A remark may at this point be made on having relatively few data values in each group when the comparisons between two or more groups are carried out using the Kruskal–Wallis test. As noted in
Section 2, the Kruskal–Wallis test may be used with groups of five or more data values each [
25,
26,
27], with relevant examples in [
25], ch. 8, and in [
26], ch. 25. It is clear that in the current study, this condition is fulfilled. Nonetheless, it would be advisable to use more data values per group since this would render the Kruskal–Wallis test more powerful. Currently, the test is more conservative rather than powerful in the sense that it is more reluctant to reject the null hypothesis
H0 at the designated risk level. This, in turn, means that the results presented both for sensing and for fault diagnosis purposes are rather conservative. In terms of evaluating sensing characteristics, for instance, if more data per group were available, then comparisons between certain groups at the band around 1400 Hz (which indicated overlapping groups due to the
p-values being marginally higher than α = 0.05) could yield results toward rejecting
H0, thus enabling a distinction between the groups considered.

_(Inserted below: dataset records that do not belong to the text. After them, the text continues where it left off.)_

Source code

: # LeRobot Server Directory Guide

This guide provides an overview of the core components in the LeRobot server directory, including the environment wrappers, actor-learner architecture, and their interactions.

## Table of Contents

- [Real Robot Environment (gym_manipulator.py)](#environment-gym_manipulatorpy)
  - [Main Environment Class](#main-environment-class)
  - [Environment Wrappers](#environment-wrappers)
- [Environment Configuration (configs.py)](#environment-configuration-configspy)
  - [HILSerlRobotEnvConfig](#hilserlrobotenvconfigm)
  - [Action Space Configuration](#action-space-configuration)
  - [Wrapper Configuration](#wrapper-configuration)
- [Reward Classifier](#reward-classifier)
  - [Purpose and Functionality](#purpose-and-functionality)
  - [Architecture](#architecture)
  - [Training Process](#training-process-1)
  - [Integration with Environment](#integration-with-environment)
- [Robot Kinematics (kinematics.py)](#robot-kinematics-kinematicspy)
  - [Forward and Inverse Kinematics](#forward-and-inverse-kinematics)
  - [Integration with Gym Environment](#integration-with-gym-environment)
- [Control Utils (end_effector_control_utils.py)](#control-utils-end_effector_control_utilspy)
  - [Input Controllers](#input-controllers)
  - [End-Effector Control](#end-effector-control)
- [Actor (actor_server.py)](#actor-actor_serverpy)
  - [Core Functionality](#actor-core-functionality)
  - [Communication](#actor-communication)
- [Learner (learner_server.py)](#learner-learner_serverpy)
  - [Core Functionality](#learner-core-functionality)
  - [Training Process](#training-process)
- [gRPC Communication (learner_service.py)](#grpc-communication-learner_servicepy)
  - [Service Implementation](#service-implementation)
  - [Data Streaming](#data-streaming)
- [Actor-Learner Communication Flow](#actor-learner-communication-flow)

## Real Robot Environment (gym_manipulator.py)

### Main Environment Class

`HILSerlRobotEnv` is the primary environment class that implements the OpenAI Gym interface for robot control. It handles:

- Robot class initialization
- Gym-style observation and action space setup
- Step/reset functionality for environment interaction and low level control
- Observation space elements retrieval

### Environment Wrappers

A final remark is related to these sensing and fault diagnosis results being obtained for a long, thin and flexible beam. The same basic setup with a model-based algorithmic framework was applied to shorter, thicker and quite more rigid polymer beams in the previous works [
17] and (in part) [
18], with similarly successful fault diagnosis results. Nonetheless, sensing properties were not comprehensively evaluated in these studies since they both aimed at obtaining fault diagnosis results. Moreover, no experiments with steel structures have been carried out yet. Specifically, for such cases, the applicability of the proposed setup and algorithmic analysis in terms of sensing and fault diagnosis has yet to be tested, even though the currently obtained results are promising.